Statio in S. Pudentiana

Die Kirche der hl. Pudentiana, an der die Statio des Dienstags in der dritten Fastenwoche gehalten wird, liegt unmittelbar hinter Maria Maggiore am Fuß des Viminal. Die altrömischen Kellergewölbe, über denen diese Kirche errichtet wurde und die bis ins 9. Jahrhundert in Benutzung waren, bildeten offenbar bereits im 3. Jahrhundert Bestandteile des dort bestehenden Titulus Pudentis. Nicht nur die Bauteile, auch urkundliche Erwähnungen reichen bis in diese Zeit zurück - das macht S. Pudentiana zu einer der ältesten nachweisbaren Titelkirchen Roms. In der Chorapsis sind heute noch Mauerteile dieses Baues aus der Kaiserzeit sichtbar.

Ende des 16. Jahrhunderts wurde der aus dem 4. Jahrhundert stammende Kirchenbau barock überformt, ohne ihn in seinen Grundzügen wesentlich zu verändern. Wie in anderen Fällen auch, diente diese Erneuerung nicht nur einer Anpassung an die aktuelle Mode, sondern hatte auch konservatorische Absichten, da die teilweise tausend Jahre alten Gemäuer in vielen Fällen vom Einsturz bedroht waren. In S. Pudentiana wird das besonders deutlich sichtbar: Hier wurden die antiken Säulen nicht vollständig in neue tragfähigere Pfeiler eingemauert, sondern blieben in der nach dem Mittelschiff hin offen gelassenen Ummauerung weiterhin sichtbar.
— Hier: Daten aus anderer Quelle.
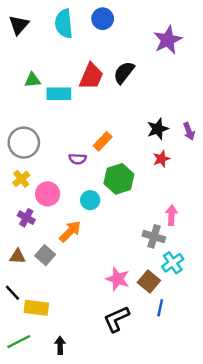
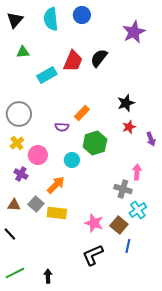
green triangle: (33, 80) -> (23, 52), moved
cyan rectangle: (59, 94) -> (47, 75), turned -30
purple arrow: (189, 131) -> (151, 139), moved
yellow rectangle: (36, 308) -> (57, 213), moved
Die Namensähnlichkeit mit dem Stifter des Titulus ließ die Kirche zu einem Ort des Gedächtnisses der Märtyrerinnen Pudentiana (ursprünglich Potentiana) und Praxedis werden. Mittelalterliche Legenden (und mit ihnen Wikipedia) machen die Kirche zur ältesten erhaltenen Kirche Roms überhaupt, in der bzw. in deren Titulus bis in die Zeit Konstantins die Päpste residiert hätten. Dafür gibt es keinerlei Anhaltspunkte - ganz abgesehen davon, daß bis zur Zeit Konstantins von einem Residieren der Päpste nur in sehr übertragenem Sinne die Rede sein kann. Vermutlich geht diese Zuschreibung auf ein in der Kirche erhaltenes eindrucksvolles Petrus-Mosaik zurück, das jedoch ebenfalls dem Mittelalter zugehört. Das in der Apsiskuppel teilweise erhaltene Mosaik des himmlischen Jerusalem mit dem im Zentrum  thronenden Christus ist demgegenüber tatsächlich ein Werk des 4. Jahrhunderts und gilt als das älteste erhaltene Mosaik dieser Art.

Die Liturgie des Tages berichtet in der Lesung aus dem Buch der Könige vom Ölwunder des Propheten Elisäus, mit dem er die arme Witwe vor der Wegführung ihrer Söhne in die Schuldknechtschaft bewahrte. Eine Vorgestalt des Weinwunders von Kanaan und der wunderbaren Brotvermehrung, aber auch eine Anspielung auf das Katechumenenöl der bei der alsbald bevorstehenden Taufe reichlich fließenden Taufgnade und vielleicht auch auf die klugen Jungfrauen, als deren Verkörperungen Pudentiana und Praxedis zu gelten hatten.

Das Evangelium bringt den Bericht des hl. Matthäus über die Verleihung der Gewalt, zu binden und zu lösen, an Petrus und die anderen Apostel. Auch hier liegt es nahe, zunächst die Verbindung zur in der Taufe erfolgenden Vergebung aller Sünden zu sehen - ein in frühchristlichen Zeiten, in denen überwiegend Erwachsene und damit oft schwere Sünder getauft wurden, enorm wichtiger Gesichtspunkt. Die im Evangelium enthaltenen Aufforderungen zur liebevollen  Ermahnung fehlender Mitbrüder und zur Pflicht der immerwährenden Vergebung mag darüberhinaus eine passende Ermahnung an die neuen Täuflinge ebenso wie die alten Gemeindemitglieder gewesen sein, und da in diesem Evangelium Petrus ausdrücklich als Fragesteller erwähnt wird, läßt sich von daher auch eine besondere Verbindung zum Ersten der Apostel ziehen.